Ces craintes expliquent pourquoi le Dow Jones et le S&P 500 viennent de vivre leur premier repli hebdomadaire depuis cinq semaines (quatre semaines pour le Nasdaq), même si aucun vent de panique ne se fait pour l'instant sentir.

Les investisseurs gardent également un oeil sur le rendement des emprunts d'Etat américains à 10 ans, qui s'est apaisé avoir grimpé dans le sillage de la remontée des anticipations d'inflation et pourrait, selon plusieurs observateurs, repartir à la hausse.

Dans ce contexte, les investisseurs s'interrogent sur le moment où la Réserve fédérale, qui tient jusqu'à présent un discours rassurant, devra commencer à baliser le retrait progressif de son soutien monétaire ("tapering") pour accompagner le rebond de l'économie.
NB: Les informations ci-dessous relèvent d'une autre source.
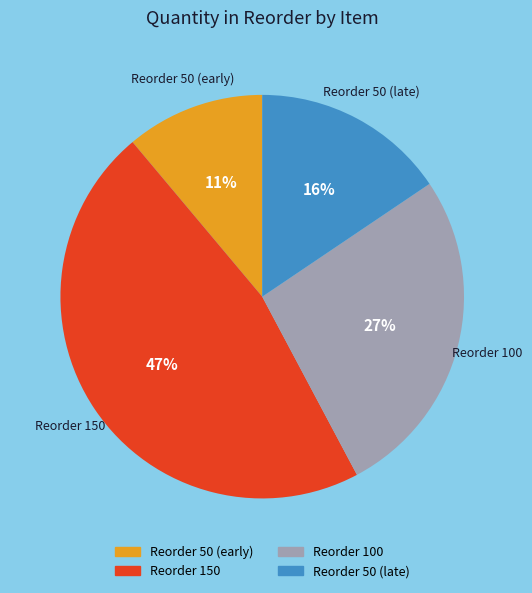

To the nearest percent, what is the average slice percentage?

25%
L'AMÉRIQUE RESTE PROFONDÉMENT DIVISÉE

"Au regard des montants en jeu, les investisseurs craignent une surchauffe de l'économie conduisant à une hausse de l'inflation, obligeant la Fed à réviser sa politique accommodante", résume Christophe Foliot, co-directeur de la gestion actions chez Edmond de Rothschild Asset Management.

Le contraste est saisissant entre la violence de la crise entraînée l'an dernier par l'épidémie de virus et la vigueur de la reprise qui se profile, prolonge Gilles Moëc, qui prévoit une phase d'accélération de l'inflation et de remontée des taux longs.

Un tel phénomène ne serait que temporaire, en raison du maintien de pressions déflationnistes fortes, liées notamment à la mondialisation de l'économie et aux évolutions technologiques, juge pour sa part Florent Delorme.

"Nous ne croyons pas à un retour durable de l'inflation donc nous ne croyons pas que les taux longs puissent s'inscrire durablement à des niveaux élevés et nous ne pensons pas que les banques centrales devront agir rapidement pour maîtriser l'inflation", dit-il.

Nettement moins clivant que son prédécesseur Donald Trump, le nouveau président, dont la cote de popularité ne s'est pas érodée après 100 jours de mandat, doit se livrer à un exercice d'équilibriste en donnant des gages à l'aile gauche de son parti sans effrayer pour autant la fraction la plus modérée de son électorat, prolonge l'économiste de M&G.